Tanto o reduzido valor recebido quanto a inexistente ou inexpressiva votação obtida podem ser reflexo do desencanto das candidatas com a falta de apoio de familiares e amigos e das dificuldades verificadas na campanha.

Dessa forma, apurados os fatos, não restou comprovada a fraude alegada. As candidatas confirmaram sua intenção de candidatar-se e fazer campanha, além de terem recebido doações. A modicidade do investimento e o diminuto empenho na campanha não são suficientes para a caracterização da fraude pretendida, conforme orientação jurisprudencial:

RECURSO. AÇÃO DE IMPUGNAÇÃO DE MANDATO ELETIVO. REGISTRO DE CANDIDATURA. FRAUDE. QUOTAS DE GÊNERO. CANDIDATURAS FICTÍCIAS. IMPROCEDÊNCIA. DESPROVIMENTO. ART. 10, § 3º, DA LEI n. 9.504/97. ELEIÇÃO 2016.

1. Alegada prática de fraude com o registro de candidaturas fictícias, em relação à nominata proporcional do partido, para o cumprimento da quota mínima de 30% por gênero.

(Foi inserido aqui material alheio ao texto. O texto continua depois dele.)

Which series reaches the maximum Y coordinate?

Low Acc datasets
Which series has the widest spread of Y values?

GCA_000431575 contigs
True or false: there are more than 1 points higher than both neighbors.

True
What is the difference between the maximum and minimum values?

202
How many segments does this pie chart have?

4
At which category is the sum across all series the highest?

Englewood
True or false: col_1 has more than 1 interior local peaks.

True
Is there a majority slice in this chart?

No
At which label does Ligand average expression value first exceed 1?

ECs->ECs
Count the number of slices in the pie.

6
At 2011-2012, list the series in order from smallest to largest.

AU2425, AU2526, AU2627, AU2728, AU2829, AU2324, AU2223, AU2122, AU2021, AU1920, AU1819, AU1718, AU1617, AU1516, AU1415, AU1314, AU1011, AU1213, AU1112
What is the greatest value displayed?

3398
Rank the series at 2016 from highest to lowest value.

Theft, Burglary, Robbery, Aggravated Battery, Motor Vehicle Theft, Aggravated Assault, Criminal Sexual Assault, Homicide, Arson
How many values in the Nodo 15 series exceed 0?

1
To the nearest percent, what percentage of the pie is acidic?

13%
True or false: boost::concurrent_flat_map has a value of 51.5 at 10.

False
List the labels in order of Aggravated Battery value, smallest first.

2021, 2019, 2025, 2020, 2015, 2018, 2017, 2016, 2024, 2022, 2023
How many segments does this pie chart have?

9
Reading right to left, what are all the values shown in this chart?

2. Acervo probatório a demonstrar que as candidatas buscaram votos, ainda que de forma incipiente e não exitosa, não servindo seu registro como simulacro de candidatura. Precedentes no sentido de que o fato de candidatas alcançarem pequena quantidade de votos, ou não realizarem propaganda eleitoral, ou, ainda, oferecerem renúncia no curso das campanhas, por si só, não é condição suficiente para caracterizar burla ou fraude à norma, sob pena de restringir-se o exercício de direitos políticos com base em mera presunção.

3. Provimento negado. (TRE/RS, Rel. Dr. Eduardo Dias Bainy, julgado em 11.7.2017.)

 

Recurso. Ação de impugnação de mandato eletivo. Reserva de gênero. Fraude eleitoral. Eleições 2012.

Matéria preliminar afastada.

Suposta fraude no registro de três candidatas apenas para cumprir a obrigação que estabelece as quotas de gênero, contida no art. 10, § 3º, da Lei n. 9.504/97.

A circunstância de não terem obtido nenhum voto na eleição não caracteriza por si só a fraude ao processo eleitoral. Tampouco a constatação de que haveria propaganda eleitoral de outro candidato na casa de uma delas.

Provimento negado.

(Ação de Impugnação de Mandato Eletivo n 76677, ACÓRDÃO de 03.06.2014, Relatora DESA. FEDERAL MARIA DE FÁTIMA FREITAS LABARRÈRE, Publicação: DEJERS - Diário de Justiça Eletrônico do TRE-RS, Tomo 99, Data 05.06.2014, Páginas 6-7.)

Assim, não caracterizada a fraude pretendida, deve ser reformada a sentença, para julgar improcedente a ação.

ANTE O EXPOSTO, VOTO pelo provimento dos recursos, para julgar improcedente a ação.